▸ **Text shown**
++++++++++
Abstract

Our understanding of the natriuretic peptide system continues to evolve rapidly. B-type natriuretic peptide (BNP), originally thought to be a simple volume-regulating hormone that is produced in response to cardiac stretch, has been shown to also play important roles in modulating bronchodilation, endothelial function, and cardiac remodeling. Recent data demonstrate that elevated levels of BNP in patients with heart failure do not represent a simple ratcheting up of normal production in response to increased stimulus. Instead, we now know that chronic stimulation of BNP synthesis induces a reversion to fetal gene expression, resulting in production of high molecular weight forms of BNP that are functionally deficient. Standard point-of-care BNP assays are immunoassays that will detect any molecule containing the target epitopes. Consequently, these assays cannot distinguish between defective, high molecular weight forms of BNP and normal, physiologically active BNP. In 2 separate evaluations, mass spectroscopy detected little, if any, normal BNP in patients with heart failure, despite the appearance of high circulating levels of immunoreactive BNP (iBNP) using commercial assays. Therefore, these commercial assays should be considered to be only an indication of myocardial stress. They do not measure physiologic BNP activity. This accounts for the "BNP paradox," namely, that administration of exogenous recombinant human BNP (rhBNP, nesiritide) has substantial clinical and hemodynamic impact in the presence of high levels of circulating iBNP using commercial assays. In addition to its short-term hemodynamic impact, rhBNP may have other important effects in this setting, and further investigation is warranted.
++++++++++
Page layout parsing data

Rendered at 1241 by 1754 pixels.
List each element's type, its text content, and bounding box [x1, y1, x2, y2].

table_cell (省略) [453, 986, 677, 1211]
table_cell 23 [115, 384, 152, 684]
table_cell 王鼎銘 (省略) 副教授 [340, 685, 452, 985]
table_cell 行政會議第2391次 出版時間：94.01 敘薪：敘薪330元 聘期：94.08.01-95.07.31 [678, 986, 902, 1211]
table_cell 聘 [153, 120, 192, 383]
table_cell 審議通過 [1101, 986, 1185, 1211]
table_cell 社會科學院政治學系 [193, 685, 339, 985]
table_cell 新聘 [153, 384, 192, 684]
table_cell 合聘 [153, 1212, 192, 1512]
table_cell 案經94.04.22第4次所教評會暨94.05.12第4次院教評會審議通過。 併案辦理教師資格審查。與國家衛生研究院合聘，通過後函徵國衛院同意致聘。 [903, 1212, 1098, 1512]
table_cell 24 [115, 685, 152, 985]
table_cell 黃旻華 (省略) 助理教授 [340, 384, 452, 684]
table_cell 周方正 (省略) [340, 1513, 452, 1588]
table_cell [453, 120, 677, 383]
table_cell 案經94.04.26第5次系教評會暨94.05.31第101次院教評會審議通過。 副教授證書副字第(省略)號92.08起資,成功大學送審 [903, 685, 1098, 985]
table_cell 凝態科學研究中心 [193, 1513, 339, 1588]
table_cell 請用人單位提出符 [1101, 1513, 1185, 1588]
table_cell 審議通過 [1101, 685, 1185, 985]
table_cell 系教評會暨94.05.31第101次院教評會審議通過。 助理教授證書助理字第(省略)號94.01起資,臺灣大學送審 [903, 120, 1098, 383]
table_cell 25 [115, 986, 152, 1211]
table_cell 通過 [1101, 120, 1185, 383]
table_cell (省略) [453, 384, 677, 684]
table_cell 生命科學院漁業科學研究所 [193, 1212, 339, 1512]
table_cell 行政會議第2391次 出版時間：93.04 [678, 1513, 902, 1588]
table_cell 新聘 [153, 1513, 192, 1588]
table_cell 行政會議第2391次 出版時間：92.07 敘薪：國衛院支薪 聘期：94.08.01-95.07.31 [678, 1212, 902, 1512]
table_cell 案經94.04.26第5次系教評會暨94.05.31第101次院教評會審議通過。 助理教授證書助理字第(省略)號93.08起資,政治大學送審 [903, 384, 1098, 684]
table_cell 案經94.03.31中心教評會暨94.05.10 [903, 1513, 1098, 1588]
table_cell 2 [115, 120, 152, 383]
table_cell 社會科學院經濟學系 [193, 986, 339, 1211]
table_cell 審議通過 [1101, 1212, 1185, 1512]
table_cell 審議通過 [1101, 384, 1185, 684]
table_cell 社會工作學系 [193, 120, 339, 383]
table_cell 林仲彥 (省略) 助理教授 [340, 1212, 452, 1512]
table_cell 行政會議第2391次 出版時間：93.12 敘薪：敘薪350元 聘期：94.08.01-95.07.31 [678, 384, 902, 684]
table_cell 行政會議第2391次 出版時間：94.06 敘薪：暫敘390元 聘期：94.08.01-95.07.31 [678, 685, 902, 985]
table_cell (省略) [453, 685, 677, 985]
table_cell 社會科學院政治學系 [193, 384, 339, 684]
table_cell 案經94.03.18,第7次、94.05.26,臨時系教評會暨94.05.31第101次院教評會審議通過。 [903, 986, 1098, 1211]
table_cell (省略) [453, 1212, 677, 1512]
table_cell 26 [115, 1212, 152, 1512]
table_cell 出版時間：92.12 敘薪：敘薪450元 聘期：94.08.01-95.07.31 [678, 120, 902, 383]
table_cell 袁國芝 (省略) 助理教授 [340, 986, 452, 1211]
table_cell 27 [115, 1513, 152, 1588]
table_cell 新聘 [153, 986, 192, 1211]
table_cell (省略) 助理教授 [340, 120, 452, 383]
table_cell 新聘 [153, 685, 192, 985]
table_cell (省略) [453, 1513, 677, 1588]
++++++++++
▸ **What you have to do**
Write out the whole abstract on B-type natriuretic peptide word for word.

▸ **Expected answer**
Abstract

Our understanding of the natriuretic peptide system continues to evolve rapidly. B-type natriuretic peptide (BNP), originally thought to be a simple volume-regulating hormone that is produced in response to cardiac stretch, has been shown to also play important roles in modulating bronchodilation, endothelial function, and cardiac remodeling. Recent data demonstrate that elevated levels of BNP in patients with heart failure do not represent a simple ratcheting up of normal production in response to increased stimulus. Instead, we now know that chronic stimulation of BNP synthesis induces a reversion to fetal gene expression, resulting in production of high molecular weight forms of BNP that are functionally deficient. Standard point-of-care BNP assays are immunoassays that will detect any molecule containing the target epitopes. Consequently, these assays cannot distinguish between defective, high molecular weight forms of BNP and normal, physiologically active BNP. In 2 separate evaluations, mass spectroscopy detected little, if any, normal BNP in patients with heart failure, despite the appearance of high circulating levels of immunoreactive BNP (iBNP) using commercial assays. Therefore, these commercial assays should be considered to be only an indication of myocardial stress. They do not measure physiologic BNP activity. This accounts for the "BNP paradox," namely, that administration of exogenous recombinant human BNP (rhBNP, nesiritide) has substantial clinical and hemodynamic impact in the presence of high levels of circulating iBNP using commercial assays. In addition to its short-term hemodynamic impact, rhBNP may have other important effects in this setting, and further investigation is warranted.